Presented today at Heart Rhythm 2012, the Heart Rhythm Society’s 33rd Annual Scientific Sessions, the RAFT economic analysis is the only study to demonstrate cost-effectiveness in conjunction with the significant mortality benefit of CRT-D in mildly symptomatic heart failure patients. It complements the expansive body of clinical evidence for CRT-D illustrating the benefits of the Medtronic CRT-D portfolio of devices, as shown previously in the Medtronic-sponsored REVERSE (Resynchronization Reverses Remodeling in Systolic Left Ventricular Dysfunction) trial.
In the RAFT economic analysis, patients who received CRT-D were estimated to gain more than one quality-adjusted life year (1.07) at an additional cost of $35,308 (USD) over a lifetime horizon, the typical time period commonly cited by health economists.

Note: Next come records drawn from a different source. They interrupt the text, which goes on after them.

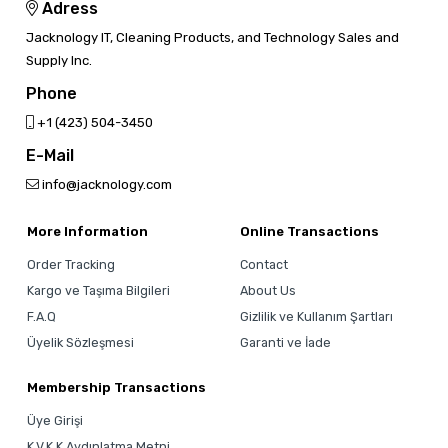
Adress
Jacknology IT, Cleaning Products, and Technology Sales and
Supply Inc.
Phone
‎+1 (423) 504-3450
E-Mail
info@jacknology.com
More Information
Online Transactions
Order Tracking
Contact
Kargo ve Taşıma Bilgileri
About Us
F.A.Q
Gizlilik ve Kullanım Şartları
Üyelik Sözleşmesi
Garanti ve İade
Membership Transactions
Üye Girişi
K.V.K.K Aydınlatma Metni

“The large-scale RAFT trial has provided us with a wealth of clinical insight into the overall benefits of CRT-D in treating mild heart failure, proving that this advanced therapy significantly decreases mortality and reduces heart failure hospitalization rates with an economic value to the healthcare system as a whole,” said George Wells, Ph.D., University of Ottawa Heart Institute, Ottawa, Canada.Approximately 6 million people in the United States suffer from heart failure, and the estimated cost for treating the life-threatening condition is almost $40 billion per year. 2 In line with numerous clinical trials showing that CRT-D is a cost-effective treatment approach in treating moderate-to-severe disease, this new data confirms it is also associated with a cost-effectiveness benefit per QALY gained in mild heart failure patients. Last month, the U.S. Food & Drug Administration (FDA) approval expanded the indication for Medtronic’s CRT-D devices to treat NYHA Class II heart failure patients with a left ventricular ejection fraction (LVEF) of less than or equal to 30 percent, left bundle branch block (LBBB), and a QRS duration greater than or equal to 130 milliseconds. The expanded indication fulfills a serious unmet need by enabling treatment with CRT-D in indicated patients in the earlier stages of heart failure, before their symptoms start impacting their quality of life.